- _課題の目的_:
墨についての本文から、「墨・和文具のお話し (墨1)」を含む語句で始まり「y/image03.jpg)」で終わる部分を、一字も変えずに抜き出してください。

- _抜粋した本文_:
墨・和文具のお話し (墨1)
■墨の大きさと形
日本の墨は十五グラム(四匁)を一丁型とし、この倍数によって二丁、三丁、五丁型と大きくな
ります。中国の墨は一丁型は六百グラム(一斤)を基準としているため、一/二、一/四から最小
は一/六四まであり、数字が大きくなるほど形は小さくなります。墨の形は一般的に長方形が実用
向きですが、長い歴史なかで多種多様な形式が考えだされ、今でも変形墨として残っています。
現在でも変形墨は先生方の題字墨、記念墨として製造しています。
![墨の大きさと形](../images/story/image01.jpg)
■膠(にかわ)で変わる墨の特長
理想の表現に合った墨選びのために、墨運堂は固形墨の膠の量を表記しています。
![※膠量が減るほど筆運びが軽くなり、黒が強く表現できます。※膠量が増えるほど、濃墨では黒味は減ります。※淡墨づかいでは、色が冴えてニジミもきれいになります。※膠墨の特長は、原料(牛、鹿、魚など) や精製の方法で変化します。](../images/story/image02.jpg)
■膠の量と墨の種類
![【墨運堂は固形墨に膠量を表記しています】](../images/story/image03.jpg)
![45](../images/story/image04.jpg)
均質で流動性の良い膠を使うと、膠量が少なくなるほど基線の黒をよりしっかり表現できます。
![60](../images/story/image05.jpg)
均質で流動性の良い膠を使うと、膠量が少なくても基線の黒をはっきり表現できます。
![90](../images/story/image06.jpg)
膠量が多いため、ニジミは十分にでるが、基線の強さが減る傾向です。
※基線とは、筆が通った跡(芯)のことです。
※水9ccに墨1gを磨り込み、10%の磨墨液をつくり、20ccの水で希釈した淡墨で比較しました。

- _提示された行_:
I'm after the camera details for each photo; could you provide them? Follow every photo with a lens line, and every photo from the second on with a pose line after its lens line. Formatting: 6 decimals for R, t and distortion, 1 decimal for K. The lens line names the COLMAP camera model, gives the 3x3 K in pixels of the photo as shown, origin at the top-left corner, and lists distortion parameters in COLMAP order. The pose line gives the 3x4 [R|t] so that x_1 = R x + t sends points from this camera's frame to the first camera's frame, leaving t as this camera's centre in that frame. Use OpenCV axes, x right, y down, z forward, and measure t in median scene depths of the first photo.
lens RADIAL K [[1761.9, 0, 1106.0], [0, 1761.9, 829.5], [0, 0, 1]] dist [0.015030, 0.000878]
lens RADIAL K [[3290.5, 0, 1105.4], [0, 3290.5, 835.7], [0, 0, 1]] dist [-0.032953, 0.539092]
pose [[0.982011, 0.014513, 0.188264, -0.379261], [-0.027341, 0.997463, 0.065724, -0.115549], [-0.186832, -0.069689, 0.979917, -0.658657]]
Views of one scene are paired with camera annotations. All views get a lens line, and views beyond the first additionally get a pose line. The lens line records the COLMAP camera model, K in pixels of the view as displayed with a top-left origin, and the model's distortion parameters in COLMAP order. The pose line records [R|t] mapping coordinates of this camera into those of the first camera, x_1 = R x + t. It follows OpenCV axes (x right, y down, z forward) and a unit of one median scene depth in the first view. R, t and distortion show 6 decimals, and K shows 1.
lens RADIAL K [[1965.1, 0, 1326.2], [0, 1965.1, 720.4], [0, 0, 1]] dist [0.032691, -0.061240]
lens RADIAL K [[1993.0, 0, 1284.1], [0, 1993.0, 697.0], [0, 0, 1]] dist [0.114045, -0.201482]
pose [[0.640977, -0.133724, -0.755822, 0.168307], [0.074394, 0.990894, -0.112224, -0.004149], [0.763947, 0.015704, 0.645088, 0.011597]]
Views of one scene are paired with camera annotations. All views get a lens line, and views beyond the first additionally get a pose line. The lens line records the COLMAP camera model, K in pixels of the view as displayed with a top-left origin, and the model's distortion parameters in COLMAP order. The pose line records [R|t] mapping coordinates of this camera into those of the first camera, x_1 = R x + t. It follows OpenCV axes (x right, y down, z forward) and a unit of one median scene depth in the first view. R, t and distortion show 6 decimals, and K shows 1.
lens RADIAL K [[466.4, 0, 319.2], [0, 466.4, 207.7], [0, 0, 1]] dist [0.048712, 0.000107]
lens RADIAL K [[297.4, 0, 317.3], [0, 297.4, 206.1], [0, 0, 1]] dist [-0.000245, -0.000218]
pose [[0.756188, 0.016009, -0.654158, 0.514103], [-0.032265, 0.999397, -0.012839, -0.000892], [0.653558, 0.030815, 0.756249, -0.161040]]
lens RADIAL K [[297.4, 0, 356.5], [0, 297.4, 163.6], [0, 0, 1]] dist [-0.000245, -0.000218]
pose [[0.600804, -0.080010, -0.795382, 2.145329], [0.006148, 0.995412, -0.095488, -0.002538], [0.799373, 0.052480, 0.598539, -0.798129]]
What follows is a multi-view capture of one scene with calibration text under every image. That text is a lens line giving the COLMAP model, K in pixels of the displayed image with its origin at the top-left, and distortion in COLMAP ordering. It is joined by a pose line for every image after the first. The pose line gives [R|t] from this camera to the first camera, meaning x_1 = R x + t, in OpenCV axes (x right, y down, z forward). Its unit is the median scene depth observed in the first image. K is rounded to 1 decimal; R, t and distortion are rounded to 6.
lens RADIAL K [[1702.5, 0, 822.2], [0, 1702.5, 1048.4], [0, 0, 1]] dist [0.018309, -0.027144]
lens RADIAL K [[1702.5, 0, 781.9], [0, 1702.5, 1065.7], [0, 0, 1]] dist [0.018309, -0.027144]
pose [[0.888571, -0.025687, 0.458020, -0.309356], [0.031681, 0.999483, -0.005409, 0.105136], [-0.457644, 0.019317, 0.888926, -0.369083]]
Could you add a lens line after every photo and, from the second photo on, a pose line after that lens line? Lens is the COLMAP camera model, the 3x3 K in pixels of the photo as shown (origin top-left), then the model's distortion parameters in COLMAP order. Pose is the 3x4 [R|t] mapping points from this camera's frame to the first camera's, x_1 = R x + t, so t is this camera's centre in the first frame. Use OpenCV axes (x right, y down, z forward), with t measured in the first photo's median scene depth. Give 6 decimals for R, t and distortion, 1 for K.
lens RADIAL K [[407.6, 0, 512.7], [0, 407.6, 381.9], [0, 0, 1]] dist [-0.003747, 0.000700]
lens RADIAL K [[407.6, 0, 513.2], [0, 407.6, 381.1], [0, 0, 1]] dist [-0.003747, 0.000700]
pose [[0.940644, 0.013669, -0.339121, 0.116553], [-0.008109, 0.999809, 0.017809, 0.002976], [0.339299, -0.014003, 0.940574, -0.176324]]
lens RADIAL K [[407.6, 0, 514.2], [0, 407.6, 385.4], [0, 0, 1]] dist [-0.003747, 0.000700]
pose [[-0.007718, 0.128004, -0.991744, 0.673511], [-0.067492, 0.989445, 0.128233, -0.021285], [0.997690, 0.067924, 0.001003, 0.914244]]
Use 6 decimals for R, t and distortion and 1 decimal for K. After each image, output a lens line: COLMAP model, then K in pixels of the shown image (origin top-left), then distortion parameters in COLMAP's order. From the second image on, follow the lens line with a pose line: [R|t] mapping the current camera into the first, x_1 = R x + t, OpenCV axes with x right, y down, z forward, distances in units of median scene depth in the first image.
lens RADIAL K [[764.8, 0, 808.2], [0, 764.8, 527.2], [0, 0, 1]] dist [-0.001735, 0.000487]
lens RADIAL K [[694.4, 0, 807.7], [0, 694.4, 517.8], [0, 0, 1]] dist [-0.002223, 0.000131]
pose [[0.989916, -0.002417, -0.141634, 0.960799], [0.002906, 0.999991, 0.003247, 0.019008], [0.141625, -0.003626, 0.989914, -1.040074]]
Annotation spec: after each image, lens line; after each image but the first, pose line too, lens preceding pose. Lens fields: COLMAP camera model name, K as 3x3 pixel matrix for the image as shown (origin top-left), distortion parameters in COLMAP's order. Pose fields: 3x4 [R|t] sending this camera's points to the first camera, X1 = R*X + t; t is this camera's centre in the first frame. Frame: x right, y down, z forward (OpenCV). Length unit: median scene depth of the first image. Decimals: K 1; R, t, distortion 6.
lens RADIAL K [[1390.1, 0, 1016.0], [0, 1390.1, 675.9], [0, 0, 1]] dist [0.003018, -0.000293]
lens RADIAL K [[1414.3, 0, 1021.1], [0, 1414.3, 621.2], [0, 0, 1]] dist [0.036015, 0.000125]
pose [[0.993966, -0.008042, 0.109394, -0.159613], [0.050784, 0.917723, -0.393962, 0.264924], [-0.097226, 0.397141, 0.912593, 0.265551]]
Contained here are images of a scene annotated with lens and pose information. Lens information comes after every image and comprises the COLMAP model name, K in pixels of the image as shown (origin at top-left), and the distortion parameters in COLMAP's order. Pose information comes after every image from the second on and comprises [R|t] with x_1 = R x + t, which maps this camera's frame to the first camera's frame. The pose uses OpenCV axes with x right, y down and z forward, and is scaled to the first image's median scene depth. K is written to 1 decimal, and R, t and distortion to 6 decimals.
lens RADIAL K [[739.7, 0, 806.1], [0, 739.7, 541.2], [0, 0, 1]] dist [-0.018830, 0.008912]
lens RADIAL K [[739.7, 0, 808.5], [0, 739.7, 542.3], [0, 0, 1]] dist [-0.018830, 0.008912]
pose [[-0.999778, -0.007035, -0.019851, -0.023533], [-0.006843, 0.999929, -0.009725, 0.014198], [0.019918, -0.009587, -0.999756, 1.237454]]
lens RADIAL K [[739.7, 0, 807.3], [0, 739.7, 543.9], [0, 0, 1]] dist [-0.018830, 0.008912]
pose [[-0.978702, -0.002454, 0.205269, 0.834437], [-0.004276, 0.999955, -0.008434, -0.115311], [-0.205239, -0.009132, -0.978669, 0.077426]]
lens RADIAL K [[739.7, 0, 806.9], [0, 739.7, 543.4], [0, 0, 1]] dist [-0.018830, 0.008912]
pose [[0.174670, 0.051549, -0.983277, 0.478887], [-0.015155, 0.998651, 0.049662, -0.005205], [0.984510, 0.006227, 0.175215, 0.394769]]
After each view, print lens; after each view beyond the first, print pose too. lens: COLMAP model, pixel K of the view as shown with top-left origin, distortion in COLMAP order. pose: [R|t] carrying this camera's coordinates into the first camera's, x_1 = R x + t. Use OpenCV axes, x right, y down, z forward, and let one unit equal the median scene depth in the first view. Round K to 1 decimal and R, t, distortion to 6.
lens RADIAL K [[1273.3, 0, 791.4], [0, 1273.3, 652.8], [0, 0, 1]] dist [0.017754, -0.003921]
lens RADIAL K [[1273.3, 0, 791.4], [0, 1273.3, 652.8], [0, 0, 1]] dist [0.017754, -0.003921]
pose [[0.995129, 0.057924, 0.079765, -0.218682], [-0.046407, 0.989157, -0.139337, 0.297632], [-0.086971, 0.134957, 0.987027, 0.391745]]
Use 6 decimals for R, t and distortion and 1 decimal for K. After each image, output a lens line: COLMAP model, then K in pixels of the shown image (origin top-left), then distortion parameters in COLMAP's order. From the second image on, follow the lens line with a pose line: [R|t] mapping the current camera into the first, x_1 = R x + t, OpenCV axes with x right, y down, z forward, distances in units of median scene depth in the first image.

- _本課題の解答_:
墨・和文具のお話し (墨1)
■墨の大きさと形
日本の墨は十五グラム(四匁)を一丁型とし、この倍数によって二丁、三丁、五丁型と大きくな
ります。中国の墨は一丁型は六百グラム(一斤)を基準としているため、一/二、一/四から最小
は一/六四まであり、数字が大きくなるほど形は小さくなります。墨の形は一般的に長方形が実用
向きですが、長い歴史なかで多種多様な形式が考えだされ、今でも変形墨として残っています。
現在でも変形墨は先生方の題字墨、記念墨として製造しています。
![墨の大きさと形](../images/story/image01.jpg)
■膠(にかわ)で変わる墨の特長
理想の表現に合った墨選びのために、墨運堂は固形墨の膠の量を表記しています。
![※膠量が減るほど筆運びが軽くなり、黒が強く表現できます。※膠量が増えるほど、濃墨では黒味は減ります。※淡墨づかいでは、色が冴えてニジミもきれいになります。※膠墨の特長は、原料(牛、鹿、魚など) や精製の方法で変化します。](../images/story/image02.jpg)
■膠の量と墨の種類
![【墨運堂は固形墨に膠量を表記しています】](../images/story/image03.jpg)